Squash at BGG: "Don't paint directly out of your pots. Paint-pot painting is not permissible - purchasing a plastic palette is preferable. You will dry out your paints if you paint out of your pots. I went to a dollar store and purchased a plastic palette for a buck. It's a bit of a pain to clean dry paint out of all those little wells afterwards, so next time I might cover it with a layer of clear plastic wrap and simply peal it off when I'm finished. Or you could get really fancy and go with the following advice that I was given: "Never apply paint directly from a paint container. Instead, use a 'wet pallete', which is just a shallow, large plastic container with a lid. In the container goes a layer of ordinary household sponges (preferably neutral coloured if available). On top of this goes some blotting paper and then a layer of cooking/silicone paper.

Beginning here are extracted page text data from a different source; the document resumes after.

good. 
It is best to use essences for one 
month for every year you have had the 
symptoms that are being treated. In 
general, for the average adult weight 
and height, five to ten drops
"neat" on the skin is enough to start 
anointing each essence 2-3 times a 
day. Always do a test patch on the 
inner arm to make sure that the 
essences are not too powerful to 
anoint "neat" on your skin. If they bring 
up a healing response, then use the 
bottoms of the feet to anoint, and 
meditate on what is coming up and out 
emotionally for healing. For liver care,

Then place a small amount of water at the some water at the bottom of the container enough to reach half way up the sponges. This should dampen the silicone paper, which is semi-permeable. You can then put your paints onto the silicone paper, which will keep your acrylic paints from drying too quickly. It is also an excellent base for mixing colours." - this seems like a neat idea, but there is no way I'm committing the time and trouble to make this work.

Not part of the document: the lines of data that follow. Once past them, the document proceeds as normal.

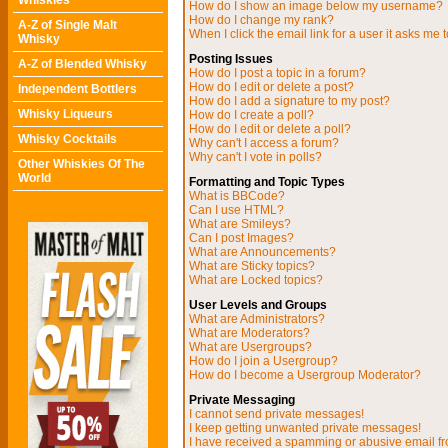
Whiskies
How do I show an image below my username?
How do I change my rank?
A-Z of Single Malt
When I click the email link for a user it asks me t
Whisky
Posting Issues
A-Z of Blended Whisky
How do I post a topic in a forum?
How do I edit or delete a post?
Independent Bottlers
How do I add a signature to my post?
Whisky Liqueurs
How do I create a poll?
How do I edit or delete a poll?
Whisky Cocktails
Why can't I access a forum?
Why can't I vote in polls?
Other Whiskies Of The
World
Formatting and Topic Types
What is BBCode?
Can I use HTML?
What are Smileys?
Can I post Images?
What are Announcements?
What are Sticky topics?
What are Locked topics?
User Levels and Groups
What are Administrators?
What are Moderators?
What are Usergroups?
How do I join a Usergroup?
How do I become a Usergroup Moderator?
Private Messaging
I cannot send private messages!
I keep getting unwanted private messages!
I have received a spamming or abusive email f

hot-lead.org: While you’re at the art store, buy some kind of brush cleaner. Two popular kinds are "The Masters" brush cleaner (its a paste that comes in small, tan tubs) and Grumbacher Brush Soap (a round, green bar). A good cleaner is indispensable for keeping your brushes clean and making them last longer! You don't have to use these if you can;t afford them - use some regular soap, just use something! Whatever you use, the procedure's the same: just wet the brush under some running water, swirl it in the cleaner, rub the brush gently in your palm until the cleaner suds up, and rinse with some clean water. A word of caution, though - with the tiny brushes we use in miniature painting, take care not to get too much brush cleaner or paint into the ferrule (the metal band holding the bristles together)! If too much material gets lodged there and dries up, the bristles will begin fanning out after use and ruin the brush. Try to put paint only on the tip of the brush when painting, to avoid this.

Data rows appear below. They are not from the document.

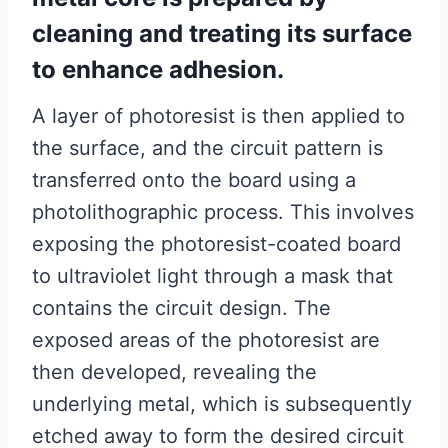
cleaning and treating its surface
to enhance adhesion.
A layer of photoresist is then applied to
the surface, and the circuit pattern is
transferred onto the board using a
photolithographic process. This involves
exposing the photoresist-coated board
to ultraviolet light through a mask that
contains the circuit design. The
exposed areas of the photoresist are
then developed, revealing the
underlying metal, which is subsequently
etched away to form the desired circuit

How-to-paint-miniatures.com "You will need some type of container to hold water (or paint thinner, if you are using non-water-based enamels) to wash your brushes in as you go. I use a quart-sized canning jar, as it is heavy and won't tip over as easily as a plastic cup. Dumping an entire glass of water with paint in it onto your carpet can make you downright unpopular at your house for a while to come (or at least that has been my experience). Also a couple of paper towels or napkins are necessary to keep close at hand for drying your brush after washing it and for drybrush techniques.